第11章 備えあれば
「入試ん時の、ゼロポイント敵じゃねえか!」
「ヒーロー科、あんなんと戦ったの!?」
轟の前に機械の巨大な腕が振り下ろされる。
彼は躊躇なく身を沈めると、右手で地を払った。
寒気を帯びた鋭い音が走り、地を覆う氷が敵を一瞬で包み、動きを奪う。
「……もっとすげえの用意してもらいてえもんだな。
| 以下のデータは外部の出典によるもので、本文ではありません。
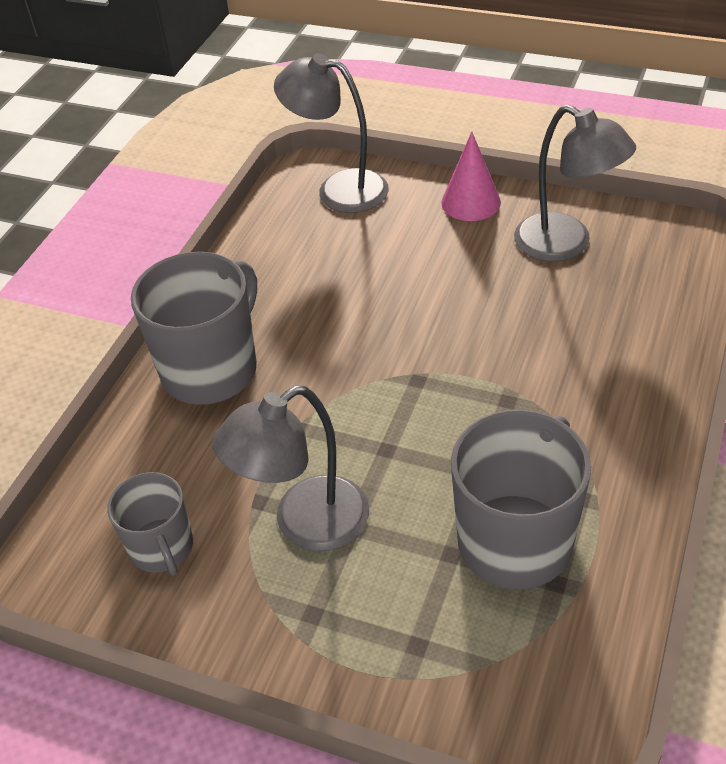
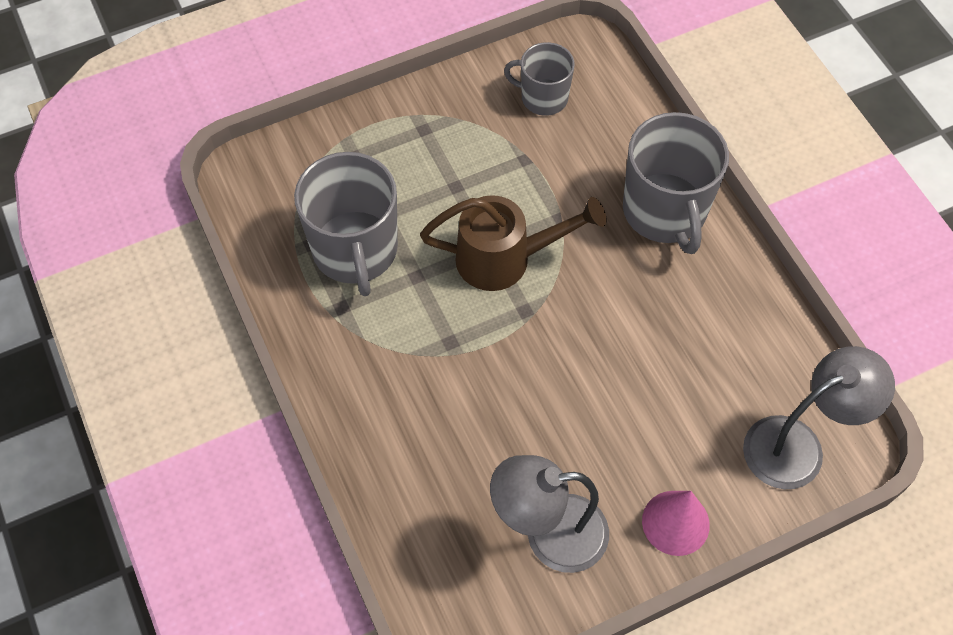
camera: 130 degrees right, 15 degrees up
(305, 524) = (483, 167): grey lamp -> none
(385, 429) = (505, 259): none -> brown watering can

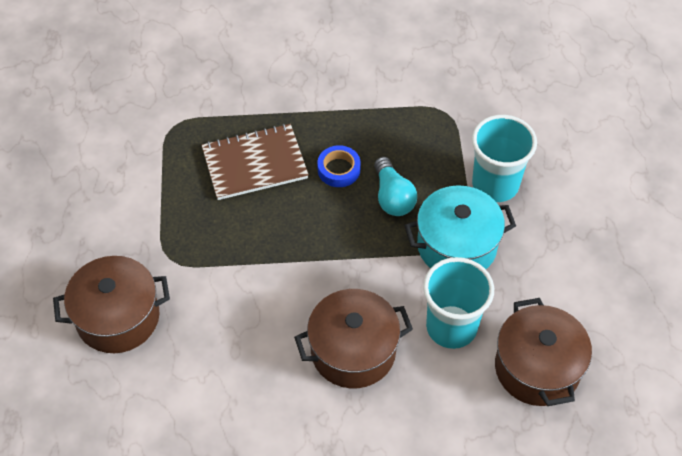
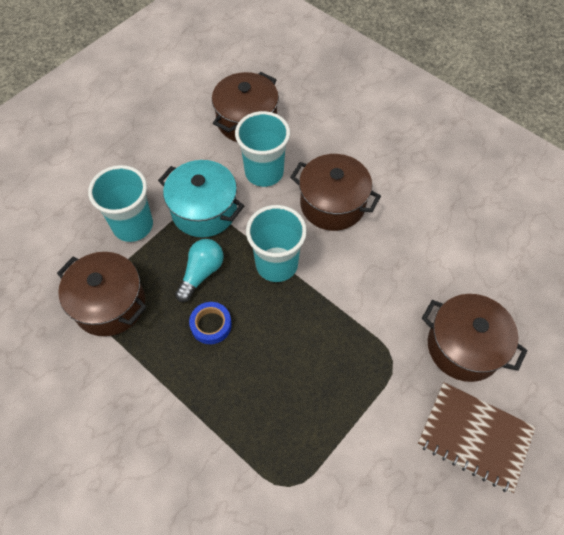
camera: 135 degrees left, 5 degrees up
(254, 163) = (262, 385): brown notebook -> brown notebook (474, 437)
(341, 254) = (276, 264): none -> turquoise cup
(430, 122) = (110, 304): none -> brown pot

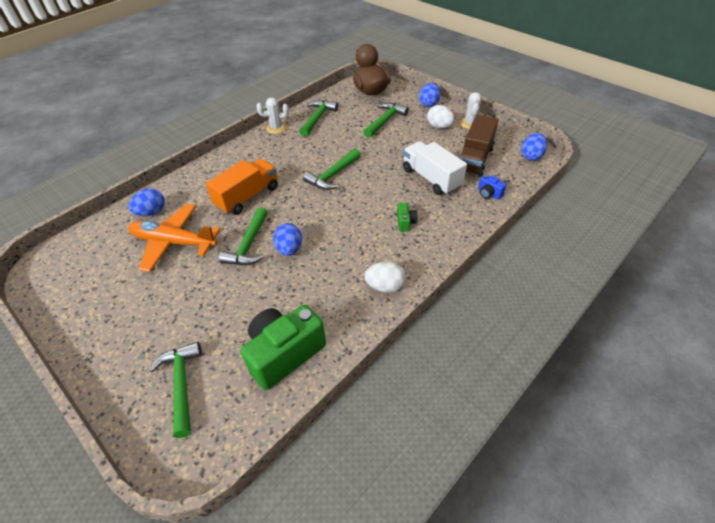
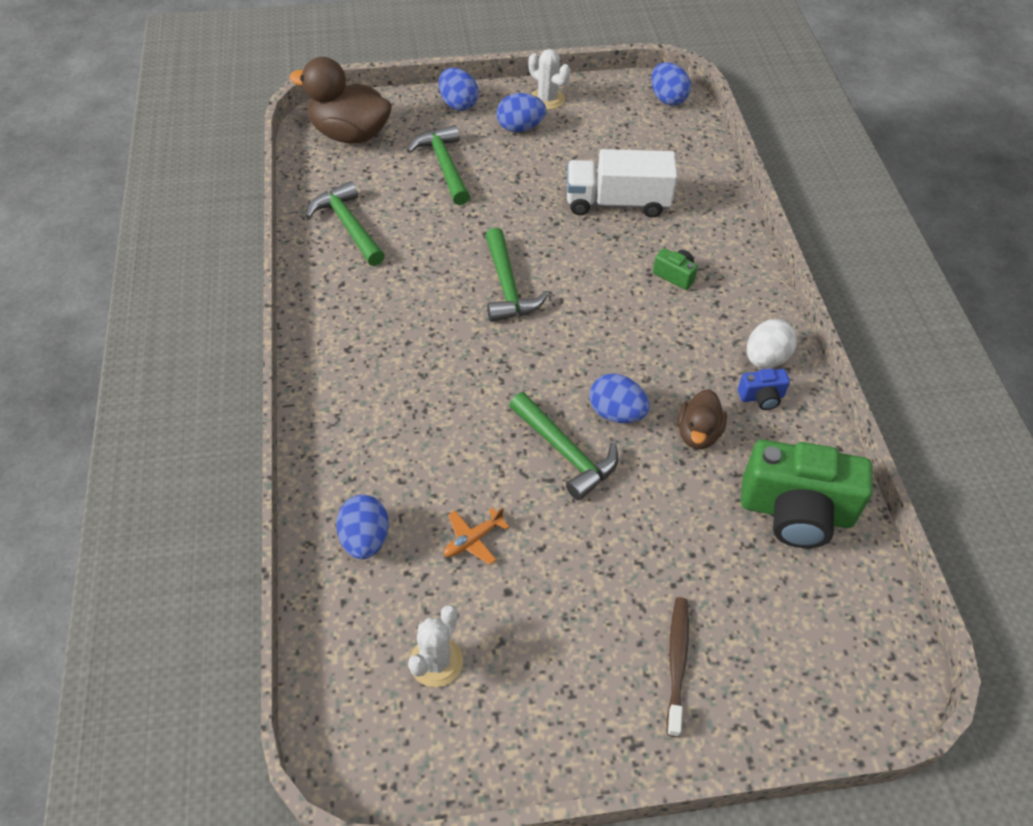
camera: 55 degrees left, 5 degrees up
(147, 351) = (677, 662): none -> brown toothbrush
(173, 242) = (473, 540): orange plane -> orange plane, size x0.41
(181, 384) = (766, 644): green hammer -> none
(247, 197) = (455, 403): orange truck -> none
(276, 128) = (315, 283): white cactus -> white cactus (436, 662)
(284, 354) = (796, 512): green camera -> green camera turned 75 degrees counterclockwise
(304, 285) = (698, 433): none -> brown duck
(439, 126) = (520, 128): white egg -> blue egg
(475, 159) = (622, 144): brown truck -> none
(489, 194) = (696, 175): blue camera -> blue camera (761, 397)

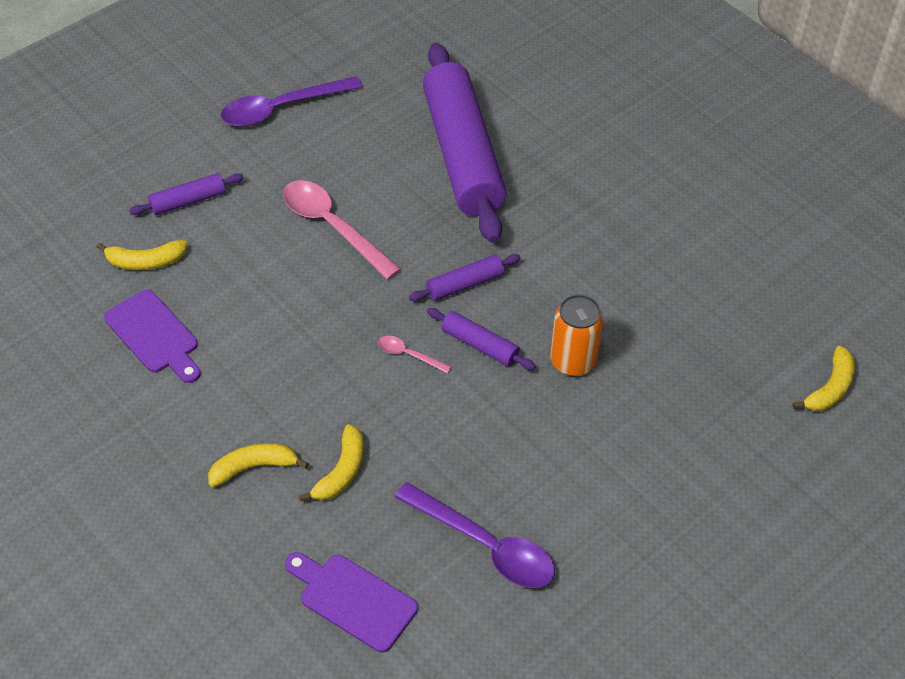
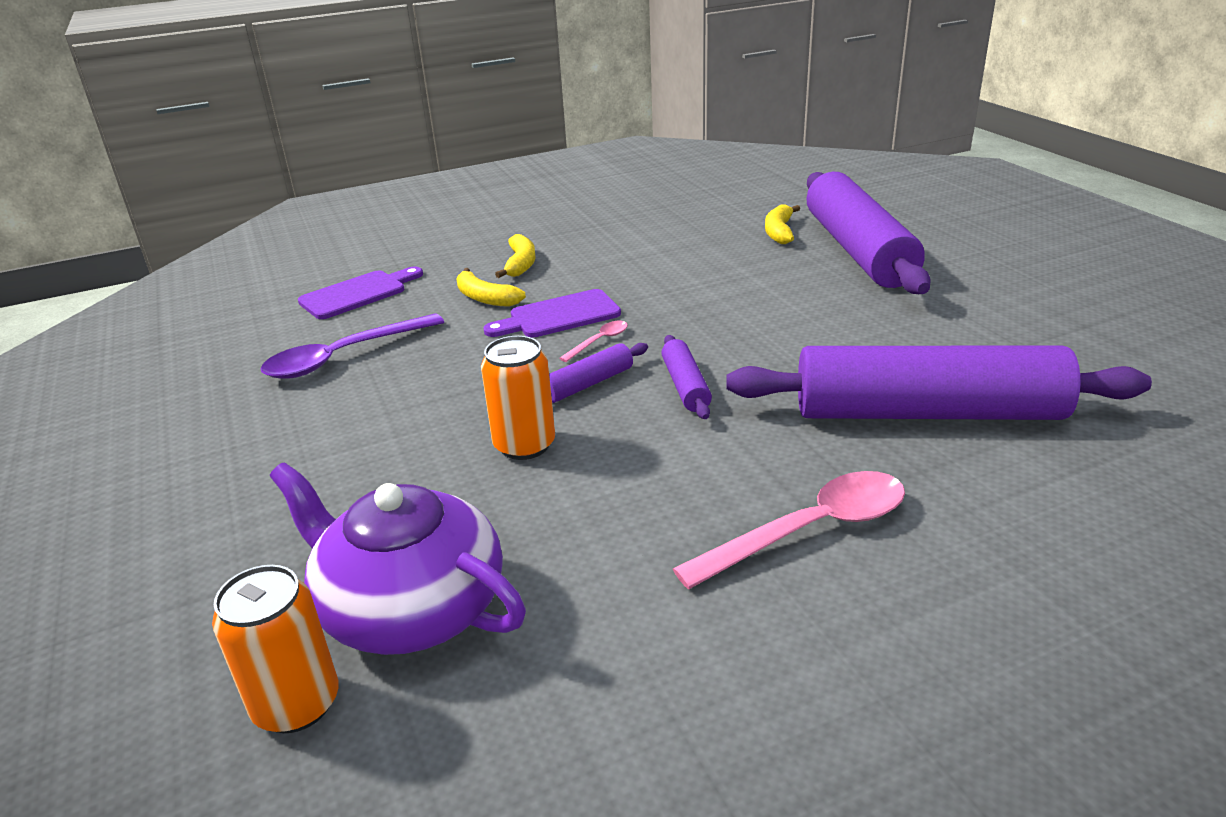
camera: 110 degrees right, 20 degrees down
(154, 335) = (689, 233): purple cutting board -> purple cutting board (559, 316)
(188, 201) = (858, 250): purple rolling pin -> purple rolling pin, size x2.37
(281, 108) = (1012, 301): purple spoon -> none
(333, 227) = (804, 316): pink spoon -> pink spoon (809, 530)
(745, 366) = (410, 607): none -> purple teapot
(830, 388) = (296, 704): yellow banana -> orange can

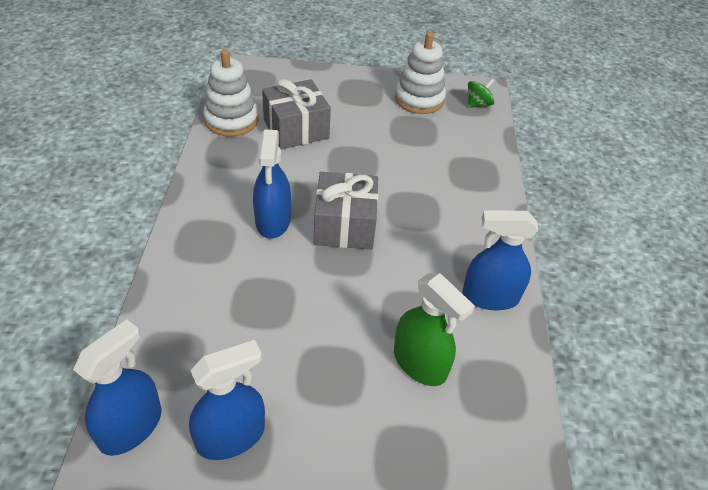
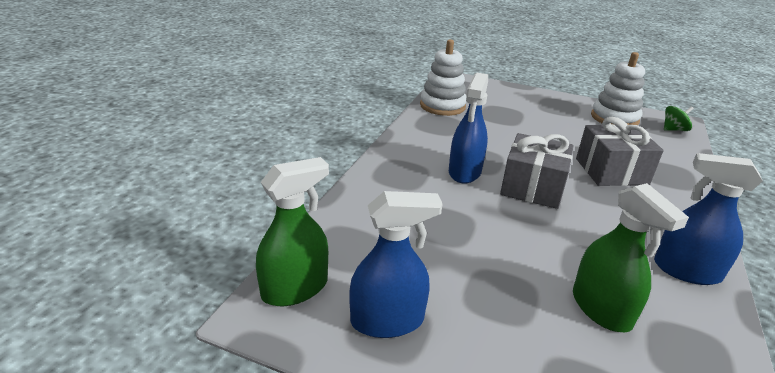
camera: 20 degrees right, 15 degrees down
(131, 427) = (295, 288): blue spray bottle -> green spray bottle
(296, 129) = (497, 119): grey gift -> grey gift (611, 171)

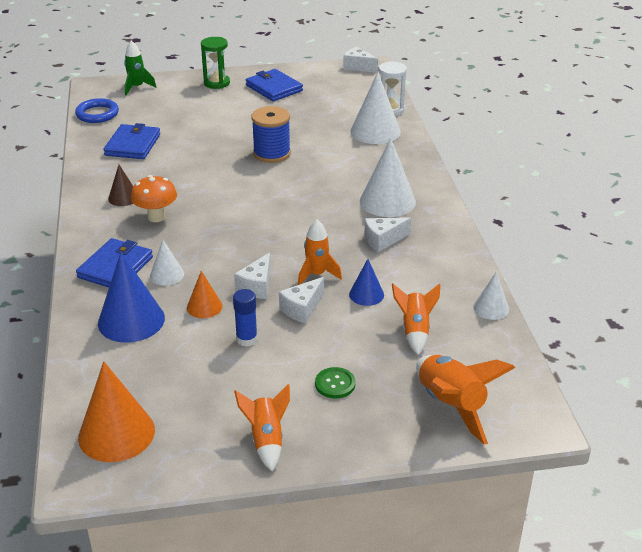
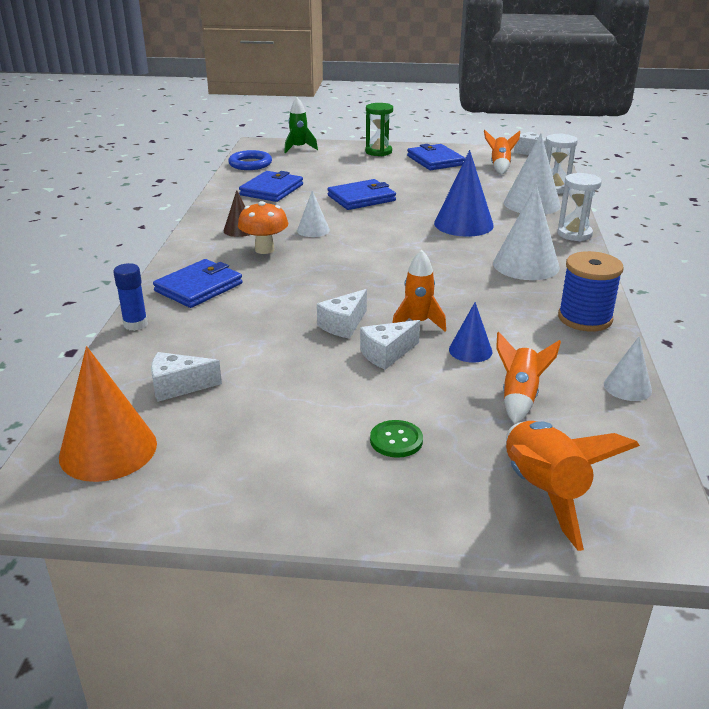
camera: 15 degrees right, 5 degrees down
(131, 320) = (188, 337): blue cone -> blue cone (463, 224)
(167, 275) = (249, 301): white cone -> white cone (313, 230)
(204, 307) = (275, 336): orange cone -> none
(221, 144) = (361, 198): none -> blue wallet
(246, 339) = (308, 375): blue glue stick -> blue glue stick (135, 324)
(266, 440) = (283, 490): orange rocket -> orange rocket (500, 166)
(272, 153) = (411, 211): blue spool -> blue spool (585, 318)
(383, 240) = (508, 300): white cheese -> white cheese (178, 387)
(419, 161) = (574, 234): none -> white hourglass

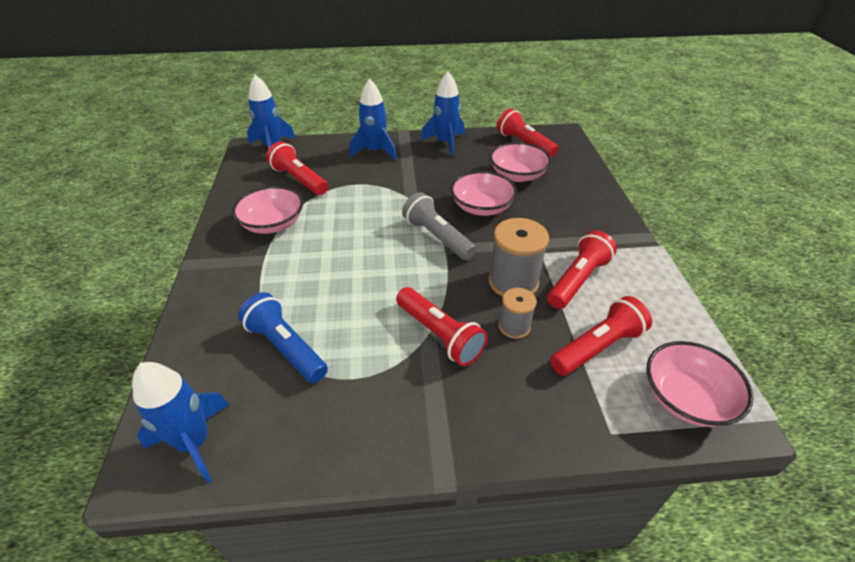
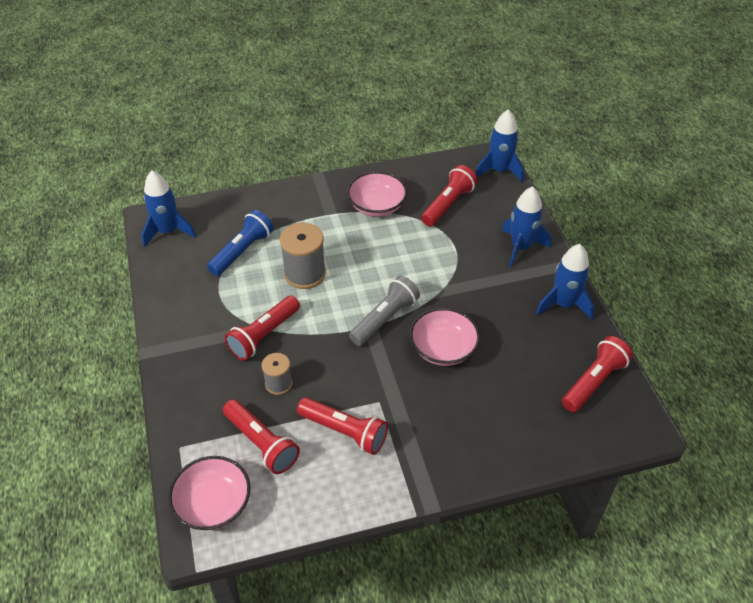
camera: 80 degrees right, 5 degrees up
(513, 282) = (333, 380): grey spool -> grey spool (305, 274)
(517, 175) = (517, 377): pink bowl -> none

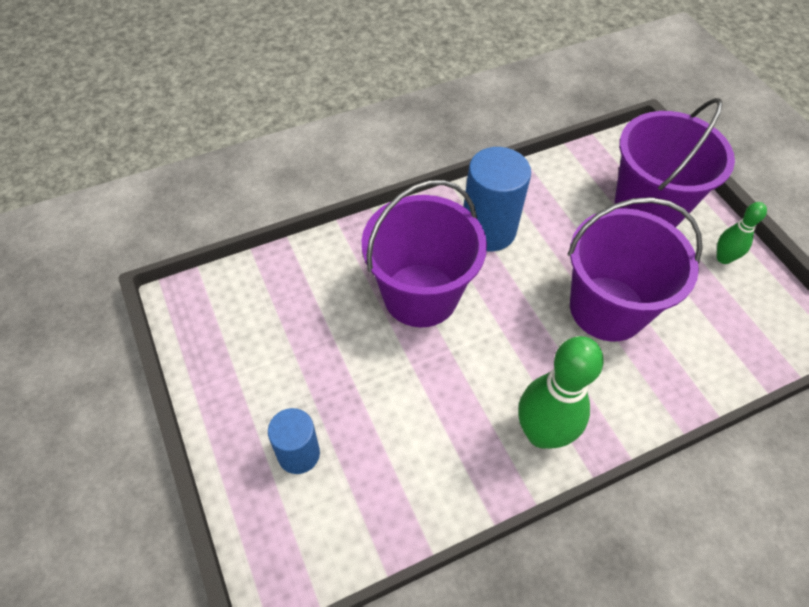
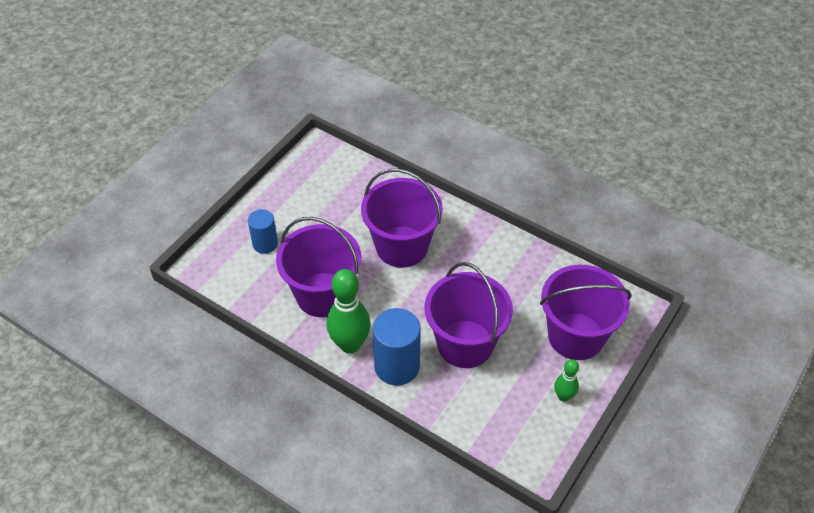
camera: 60 degrees right, 5 degrees down
(439, 424) = (323, 295): none -> purple bucket
(488, 230) = (479, 257): blue cylinder -> blue cylinder (397, 366)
クソ親父が見てるんだから」
氷柱と化した仮想敵が音を立てて横倒しになる。
巨大な躯体が滑り込み、生徒たちの進路をさらに狭めていった。
『こいつぁシヴィー! 一抜けだ!』
マイクの叫びが轟の突破を讃えるように響いた。
彼の背を追って、爆豪、瀬呂、常闇が一気に加速する。
それぞれが迷いなくゴールだけを見据えていた。
そんな中、結は足元に転がる機械の破片を拾い上げた。
狙いを定めて前方の仮想敵へ放つと、小さく金属が弾け、敵機はその場で沈黙した。
入試なら得点だが、今は違う。
ただ前へ出るための一手にすぎなかった。
『A組、千歳がロボを止めたー! さァ、次は何をすんのか見物だぜェ!? 轟みたいに妨害に使うかァ!?』
「ゆ、誘動してる……」
背を押すというより、むしろ転がすような雑な実況が耳に届く。
結は息を整えると、停止した仮想敵の足元に右手を置いた。
以前の自分なら支えきれなかった重量だが、積み重ねた鍛錬が確かに応えていた。
浮き上がった機体を大きく傾け、周囲を巻き込みながら押し潰す。
轟の氷とは対照的な、力任せだが迷いのない突破。
破片が風にさらわれ、鋭い音を残して宙を舞った。